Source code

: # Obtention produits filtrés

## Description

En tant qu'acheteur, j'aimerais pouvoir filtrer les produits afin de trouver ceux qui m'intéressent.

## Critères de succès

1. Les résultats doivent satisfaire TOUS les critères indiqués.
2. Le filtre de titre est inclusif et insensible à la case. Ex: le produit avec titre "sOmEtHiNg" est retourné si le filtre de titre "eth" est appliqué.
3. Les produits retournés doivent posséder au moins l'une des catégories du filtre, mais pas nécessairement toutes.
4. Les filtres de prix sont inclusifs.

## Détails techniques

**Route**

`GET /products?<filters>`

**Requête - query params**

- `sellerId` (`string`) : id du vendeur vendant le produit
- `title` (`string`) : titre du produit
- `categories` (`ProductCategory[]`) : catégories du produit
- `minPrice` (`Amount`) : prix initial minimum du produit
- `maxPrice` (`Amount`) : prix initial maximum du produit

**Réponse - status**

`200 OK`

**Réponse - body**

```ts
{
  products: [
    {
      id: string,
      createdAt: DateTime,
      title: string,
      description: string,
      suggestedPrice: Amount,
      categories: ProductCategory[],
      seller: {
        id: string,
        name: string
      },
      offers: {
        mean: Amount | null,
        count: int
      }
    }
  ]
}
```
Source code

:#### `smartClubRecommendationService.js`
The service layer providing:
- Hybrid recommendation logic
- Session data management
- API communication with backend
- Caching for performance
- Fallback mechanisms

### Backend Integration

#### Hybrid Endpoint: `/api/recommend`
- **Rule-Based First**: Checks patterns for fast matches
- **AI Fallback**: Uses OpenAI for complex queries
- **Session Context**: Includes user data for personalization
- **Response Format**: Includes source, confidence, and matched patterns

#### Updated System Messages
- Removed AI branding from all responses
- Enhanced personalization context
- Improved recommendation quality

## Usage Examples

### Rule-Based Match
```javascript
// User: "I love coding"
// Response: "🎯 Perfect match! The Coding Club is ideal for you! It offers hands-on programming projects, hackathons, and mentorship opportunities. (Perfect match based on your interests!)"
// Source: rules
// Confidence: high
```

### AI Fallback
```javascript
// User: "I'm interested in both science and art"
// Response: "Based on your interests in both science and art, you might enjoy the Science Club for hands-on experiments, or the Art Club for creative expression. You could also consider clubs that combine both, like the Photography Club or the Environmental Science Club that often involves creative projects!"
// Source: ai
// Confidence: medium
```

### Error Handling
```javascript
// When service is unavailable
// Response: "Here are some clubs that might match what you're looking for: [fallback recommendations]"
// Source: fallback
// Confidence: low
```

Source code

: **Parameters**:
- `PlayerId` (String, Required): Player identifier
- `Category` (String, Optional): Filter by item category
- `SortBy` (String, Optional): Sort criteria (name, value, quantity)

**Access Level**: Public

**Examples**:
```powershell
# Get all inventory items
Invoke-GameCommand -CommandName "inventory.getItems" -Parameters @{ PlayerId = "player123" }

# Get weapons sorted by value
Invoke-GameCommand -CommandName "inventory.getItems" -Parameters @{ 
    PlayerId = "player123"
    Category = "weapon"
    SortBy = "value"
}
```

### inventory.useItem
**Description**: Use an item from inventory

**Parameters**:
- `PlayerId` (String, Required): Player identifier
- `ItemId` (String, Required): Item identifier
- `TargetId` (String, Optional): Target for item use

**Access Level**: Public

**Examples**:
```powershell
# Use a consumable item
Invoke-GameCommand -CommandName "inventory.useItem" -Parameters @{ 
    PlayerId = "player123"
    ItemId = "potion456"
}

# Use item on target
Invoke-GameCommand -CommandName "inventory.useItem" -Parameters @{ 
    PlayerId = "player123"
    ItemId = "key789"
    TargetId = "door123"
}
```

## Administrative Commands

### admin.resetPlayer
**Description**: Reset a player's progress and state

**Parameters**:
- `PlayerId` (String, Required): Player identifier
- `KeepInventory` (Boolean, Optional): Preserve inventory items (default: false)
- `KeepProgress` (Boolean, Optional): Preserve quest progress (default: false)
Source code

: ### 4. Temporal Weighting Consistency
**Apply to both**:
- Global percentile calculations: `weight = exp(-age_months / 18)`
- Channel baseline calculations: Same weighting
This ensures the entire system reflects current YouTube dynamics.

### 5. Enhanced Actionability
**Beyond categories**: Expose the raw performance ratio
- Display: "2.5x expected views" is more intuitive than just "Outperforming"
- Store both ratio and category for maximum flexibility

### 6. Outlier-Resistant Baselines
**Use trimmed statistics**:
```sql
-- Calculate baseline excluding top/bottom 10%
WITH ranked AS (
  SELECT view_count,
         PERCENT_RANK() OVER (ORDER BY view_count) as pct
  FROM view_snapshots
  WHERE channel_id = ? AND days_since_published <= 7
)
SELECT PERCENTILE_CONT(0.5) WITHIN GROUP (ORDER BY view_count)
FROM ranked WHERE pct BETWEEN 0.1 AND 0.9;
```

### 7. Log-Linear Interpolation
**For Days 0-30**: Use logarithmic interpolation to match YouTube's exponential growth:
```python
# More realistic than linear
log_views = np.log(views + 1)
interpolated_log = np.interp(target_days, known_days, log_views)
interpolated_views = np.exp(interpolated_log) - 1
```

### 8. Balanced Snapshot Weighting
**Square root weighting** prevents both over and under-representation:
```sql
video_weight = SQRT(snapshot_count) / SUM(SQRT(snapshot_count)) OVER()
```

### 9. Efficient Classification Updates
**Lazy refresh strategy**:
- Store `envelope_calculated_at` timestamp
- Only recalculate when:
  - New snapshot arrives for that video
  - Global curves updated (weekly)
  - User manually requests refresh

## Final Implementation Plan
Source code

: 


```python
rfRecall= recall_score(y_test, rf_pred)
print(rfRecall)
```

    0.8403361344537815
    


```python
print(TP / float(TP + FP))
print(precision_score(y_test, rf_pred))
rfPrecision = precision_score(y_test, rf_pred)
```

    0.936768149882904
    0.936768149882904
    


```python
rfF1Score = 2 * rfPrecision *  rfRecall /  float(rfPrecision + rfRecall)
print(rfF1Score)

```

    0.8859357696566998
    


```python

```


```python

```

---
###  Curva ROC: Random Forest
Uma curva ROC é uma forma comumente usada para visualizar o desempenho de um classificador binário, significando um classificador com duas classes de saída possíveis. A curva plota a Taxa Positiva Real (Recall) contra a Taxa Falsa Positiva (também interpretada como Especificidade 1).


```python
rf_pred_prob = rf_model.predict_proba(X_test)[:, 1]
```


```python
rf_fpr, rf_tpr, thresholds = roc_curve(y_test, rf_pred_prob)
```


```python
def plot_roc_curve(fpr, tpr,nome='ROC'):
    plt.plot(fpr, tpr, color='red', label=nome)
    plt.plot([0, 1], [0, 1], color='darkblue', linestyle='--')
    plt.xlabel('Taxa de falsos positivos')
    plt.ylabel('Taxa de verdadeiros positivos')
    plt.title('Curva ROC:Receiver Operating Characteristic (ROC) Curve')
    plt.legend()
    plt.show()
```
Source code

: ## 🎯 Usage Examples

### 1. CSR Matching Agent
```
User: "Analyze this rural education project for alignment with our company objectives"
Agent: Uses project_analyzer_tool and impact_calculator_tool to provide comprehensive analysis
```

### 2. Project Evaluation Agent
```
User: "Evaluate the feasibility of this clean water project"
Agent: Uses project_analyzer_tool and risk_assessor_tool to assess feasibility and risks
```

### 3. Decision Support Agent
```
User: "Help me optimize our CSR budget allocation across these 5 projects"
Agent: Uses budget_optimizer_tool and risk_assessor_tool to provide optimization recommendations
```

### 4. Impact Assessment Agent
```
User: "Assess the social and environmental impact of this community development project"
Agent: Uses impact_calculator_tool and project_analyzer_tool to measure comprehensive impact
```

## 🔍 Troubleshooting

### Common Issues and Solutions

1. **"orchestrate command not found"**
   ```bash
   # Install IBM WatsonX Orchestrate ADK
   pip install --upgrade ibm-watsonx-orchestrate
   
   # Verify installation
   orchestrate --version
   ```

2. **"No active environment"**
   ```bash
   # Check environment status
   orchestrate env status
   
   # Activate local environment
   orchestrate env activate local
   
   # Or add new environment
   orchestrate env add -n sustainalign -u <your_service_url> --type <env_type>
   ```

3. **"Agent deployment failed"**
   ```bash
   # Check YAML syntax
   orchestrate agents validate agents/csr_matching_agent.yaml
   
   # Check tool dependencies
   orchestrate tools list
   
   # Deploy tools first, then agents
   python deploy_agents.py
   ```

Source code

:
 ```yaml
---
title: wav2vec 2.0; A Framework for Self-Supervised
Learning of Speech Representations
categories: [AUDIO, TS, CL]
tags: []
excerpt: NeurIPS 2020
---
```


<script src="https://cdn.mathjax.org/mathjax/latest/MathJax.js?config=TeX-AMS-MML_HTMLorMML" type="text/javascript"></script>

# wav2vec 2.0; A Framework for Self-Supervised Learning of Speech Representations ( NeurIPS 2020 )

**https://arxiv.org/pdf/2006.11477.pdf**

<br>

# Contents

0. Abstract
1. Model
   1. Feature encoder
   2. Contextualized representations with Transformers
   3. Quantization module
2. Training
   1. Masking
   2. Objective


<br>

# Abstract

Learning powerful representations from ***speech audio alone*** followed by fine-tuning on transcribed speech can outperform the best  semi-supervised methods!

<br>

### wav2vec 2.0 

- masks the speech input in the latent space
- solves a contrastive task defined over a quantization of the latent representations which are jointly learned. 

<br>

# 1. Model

━━━━

> _Work required_:
Copy the lines from the start of the data verbatim, stopping after the line containing "maximum du produit".

> _Result_:
Source code

: # Obtention produits filtrés

## Description

En tant qu'acheteur, j'aimerais pouvoir filtrer les produits afin de trouver ceux qui m'intéressent.

## Critères de succès

1. Les résultats doivent satisfaire TOUS les critères indiqués.
2. Le filtre de titre est inclusif et insensible à la case. Ex: le produit avec titre "sOmEtHiNg" est retourné si le filtre de titre "eth" est appliqué.
3. Les produits retournés doivent posséder au moins l'une des catégories du filtre, mais pas nécessairement toutes.
4. Les filtres de prix sont inclusifs.

## Détails techniques

**Route**

`GET /products?<filters>`

**Requête - query params**

- `sellerId` (`string`) : id du vendeur vendant le produit
- `title` (`string`) : titre du produit
- `categories` (`ProductCategory[]`) : catégories du produit
- `minPrice` (`Amount`) : prix initial minimum du produit
- `maxPrice` (`Amount`) : prix initial maximum du produit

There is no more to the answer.